- _DATA FOR THE TASK_:

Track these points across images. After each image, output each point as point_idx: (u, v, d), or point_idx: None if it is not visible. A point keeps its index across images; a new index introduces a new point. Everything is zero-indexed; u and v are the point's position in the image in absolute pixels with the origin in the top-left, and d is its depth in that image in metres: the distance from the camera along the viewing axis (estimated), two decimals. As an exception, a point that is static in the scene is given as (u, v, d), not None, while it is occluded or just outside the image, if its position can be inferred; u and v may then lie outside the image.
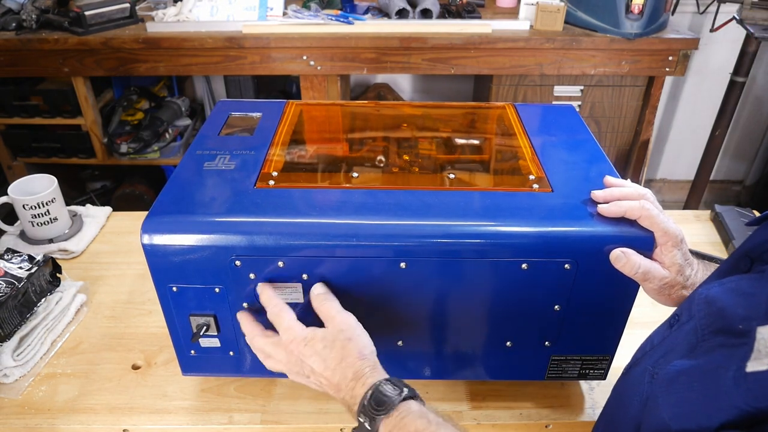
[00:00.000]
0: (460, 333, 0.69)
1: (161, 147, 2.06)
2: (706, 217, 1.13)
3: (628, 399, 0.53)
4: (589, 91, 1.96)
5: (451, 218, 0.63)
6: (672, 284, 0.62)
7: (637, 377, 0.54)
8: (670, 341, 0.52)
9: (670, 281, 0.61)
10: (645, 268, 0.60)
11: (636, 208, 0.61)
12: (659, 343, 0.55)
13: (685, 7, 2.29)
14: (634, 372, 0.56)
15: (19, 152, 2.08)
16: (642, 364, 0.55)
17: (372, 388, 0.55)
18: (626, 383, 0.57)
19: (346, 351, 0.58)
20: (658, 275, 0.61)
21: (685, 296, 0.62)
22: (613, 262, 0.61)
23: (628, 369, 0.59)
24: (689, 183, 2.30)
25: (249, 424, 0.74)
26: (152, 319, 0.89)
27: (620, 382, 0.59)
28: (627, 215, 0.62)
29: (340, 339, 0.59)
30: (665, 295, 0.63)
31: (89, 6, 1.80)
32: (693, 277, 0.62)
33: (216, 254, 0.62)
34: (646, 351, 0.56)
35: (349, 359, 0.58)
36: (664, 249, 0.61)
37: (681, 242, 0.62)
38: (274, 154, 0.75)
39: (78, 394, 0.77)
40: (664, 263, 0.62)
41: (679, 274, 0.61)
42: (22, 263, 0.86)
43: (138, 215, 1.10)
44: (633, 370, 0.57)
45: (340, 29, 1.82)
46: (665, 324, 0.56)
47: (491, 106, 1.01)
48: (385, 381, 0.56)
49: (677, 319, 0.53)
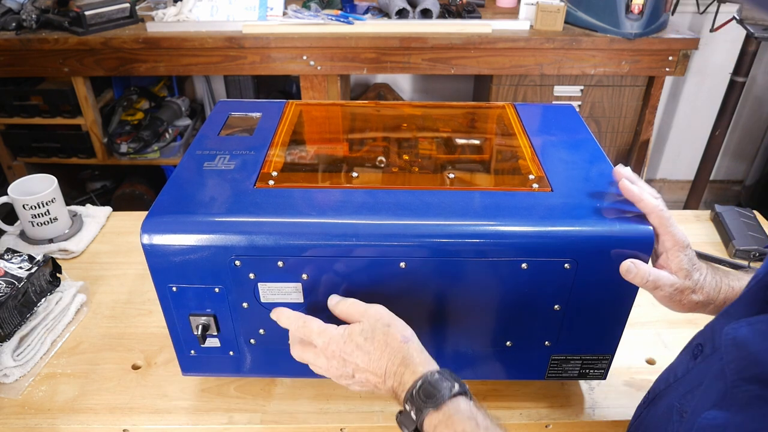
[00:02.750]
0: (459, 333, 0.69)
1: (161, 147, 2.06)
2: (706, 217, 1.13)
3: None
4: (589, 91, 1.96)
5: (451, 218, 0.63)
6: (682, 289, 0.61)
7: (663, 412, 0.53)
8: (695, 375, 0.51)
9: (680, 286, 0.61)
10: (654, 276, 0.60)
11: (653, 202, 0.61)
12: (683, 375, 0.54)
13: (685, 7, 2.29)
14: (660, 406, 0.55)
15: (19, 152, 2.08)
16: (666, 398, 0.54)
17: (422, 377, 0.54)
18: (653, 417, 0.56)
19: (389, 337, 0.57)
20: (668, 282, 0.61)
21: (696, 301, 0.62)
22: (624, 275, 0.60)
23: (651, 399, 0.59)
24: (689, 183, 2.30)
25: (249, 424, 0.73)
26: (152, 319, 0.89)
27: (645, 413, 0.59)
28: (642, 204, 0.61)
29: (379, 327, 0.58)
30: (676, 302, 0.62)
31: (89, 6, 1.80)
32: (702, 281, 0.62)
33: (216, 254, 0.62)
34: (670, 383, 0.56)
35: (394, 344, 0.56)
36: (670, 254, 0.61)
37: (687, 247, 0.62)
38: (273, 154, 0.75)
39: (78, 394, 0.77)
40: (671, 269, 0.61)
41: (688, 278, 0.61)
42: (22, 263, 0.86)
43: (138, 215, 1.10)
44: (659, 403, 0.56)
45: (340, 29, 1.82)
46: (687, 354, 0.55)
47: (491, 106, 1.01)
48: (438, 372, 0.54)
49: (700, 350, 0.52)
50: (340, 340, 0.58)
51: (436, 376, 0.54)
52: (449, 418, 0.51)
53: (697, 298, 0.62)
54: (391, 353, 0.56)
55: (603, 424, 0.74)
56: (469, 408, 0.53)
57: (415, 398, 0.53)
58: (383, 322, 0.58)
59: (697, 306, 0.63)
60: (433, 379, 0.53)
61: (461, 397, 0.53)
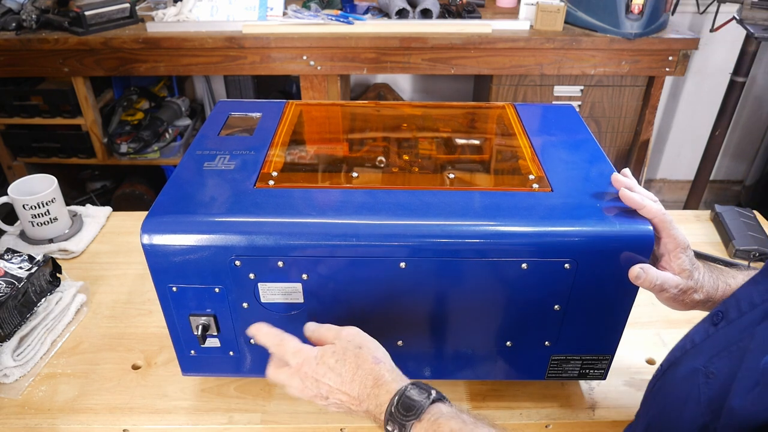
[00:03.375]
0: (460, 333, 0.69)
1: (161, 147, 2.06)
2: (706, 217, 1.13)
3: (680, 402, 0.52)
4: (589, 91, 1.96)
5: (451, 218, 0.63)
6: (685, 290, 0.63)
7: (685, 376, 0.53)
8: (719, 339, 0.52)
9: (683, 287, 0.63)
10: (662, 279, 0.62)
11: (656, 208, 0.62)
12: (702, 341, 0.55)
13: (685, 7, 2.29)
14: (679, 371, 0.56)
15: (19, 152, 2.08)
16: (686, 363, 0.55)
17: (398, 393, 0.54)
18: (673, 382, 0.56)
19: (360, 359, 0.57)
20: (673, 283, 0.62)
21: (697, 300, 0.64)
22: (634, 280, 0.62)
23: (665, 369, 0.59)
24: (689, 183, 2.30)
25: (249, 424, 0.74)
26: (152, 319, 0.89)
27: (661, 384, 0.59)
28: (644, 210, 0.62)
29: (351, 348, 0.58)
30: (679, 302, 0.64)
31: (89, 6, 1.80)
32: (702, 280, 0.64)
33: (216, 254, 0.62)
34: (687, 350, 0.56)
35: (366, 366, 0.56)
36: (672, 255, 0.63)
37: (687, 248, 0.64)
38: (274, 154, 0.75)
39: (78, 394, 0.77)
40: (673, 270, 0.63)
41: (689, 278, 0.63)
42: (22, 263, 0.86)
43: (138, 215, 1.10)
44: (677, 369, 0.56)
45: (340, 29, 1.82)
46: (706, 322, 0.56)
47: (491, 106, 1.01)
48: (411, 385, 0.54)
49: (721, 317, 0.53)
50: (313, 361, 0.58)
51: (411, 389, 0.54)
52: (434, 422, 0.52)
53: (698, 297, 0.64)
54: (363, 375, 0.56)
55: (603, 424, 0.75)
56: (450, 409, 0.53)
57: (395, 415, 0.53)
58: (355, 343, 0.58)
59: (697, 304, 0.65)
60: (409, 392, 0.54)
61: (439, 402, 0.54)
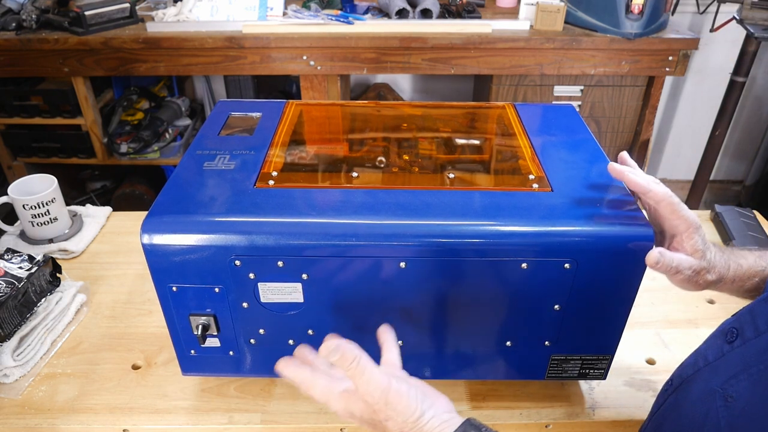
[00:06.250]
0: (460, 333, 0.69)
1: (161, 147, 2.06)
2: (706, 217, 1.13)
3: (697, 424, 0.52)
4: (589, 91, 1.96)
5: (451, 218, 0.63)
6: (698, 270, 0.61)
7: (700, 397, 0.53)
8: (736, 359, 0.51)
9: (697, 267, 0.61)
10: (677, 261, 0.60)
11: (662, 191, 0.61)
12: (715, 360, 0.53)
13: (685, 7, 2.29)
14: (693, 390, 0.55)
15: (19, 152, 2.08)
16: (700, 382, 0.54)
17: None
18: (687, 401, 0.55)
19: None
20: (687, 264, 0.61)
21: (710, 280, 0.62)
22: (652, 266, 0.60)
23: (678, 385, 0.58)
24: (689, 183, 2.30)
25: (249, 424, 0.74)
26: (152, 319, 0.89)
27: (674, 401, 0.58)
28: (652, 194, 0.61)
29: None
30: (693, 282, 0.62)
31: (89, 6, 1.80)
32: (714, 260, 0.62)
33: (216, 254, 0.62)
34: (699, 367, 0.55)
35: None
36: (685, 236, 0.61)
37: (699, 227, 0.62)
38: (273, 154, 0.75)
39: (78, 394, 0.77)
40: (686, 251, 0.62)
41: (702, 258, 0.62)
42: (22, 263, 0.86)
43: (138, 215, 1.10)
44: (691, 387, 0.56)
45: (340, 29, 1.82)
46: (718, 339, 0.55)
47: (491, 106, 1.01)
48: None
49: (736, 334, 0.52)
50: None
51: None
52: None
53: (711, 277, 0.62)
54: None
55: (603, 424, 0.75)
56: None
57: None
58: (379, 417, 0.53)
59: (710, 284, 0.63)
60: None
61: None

- _TASK INSTRUCTIONS_:
Can the lines from the start of the records through the line with "12: (659, 343, 0.55)" be given again exactly, with the pictures left out?

- _EXPECTED OUTPUT_:
Track these points across images. After each image, output each point as point_idx: (u, v, d), or point_idx: None if it is not visible. A point keeps its index across images; a new index introduces a new point. Everything is zero-indexed; u and v are the point's position in the image in absolute pixels with the origin in the top-left, and d is its depth in that image in metres: the distance from the camera along the viewing axis (estimated), two decimals. As an exception, a point that is static in the scene is given as (u, v, d), not None, while it is occluded or just outside the image, if its position can be inferred; u and v may then lie outside the image.
[00:00.000]
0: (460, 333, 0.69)
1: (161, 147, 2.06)
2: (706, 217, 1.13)
3: (628, 399, 0.53)
4: (589, 91, 1.96)
5: (451, 218, 0.63)
6: (672, 284, 0.62)
7: (637, 377, 0.54)
8: (670, 341, 0.52)
9: (670, 281, 0.61)
10: (645, 268, 0.60)
11: (636, 208, 0.61)
12: (659, 343, 0.55)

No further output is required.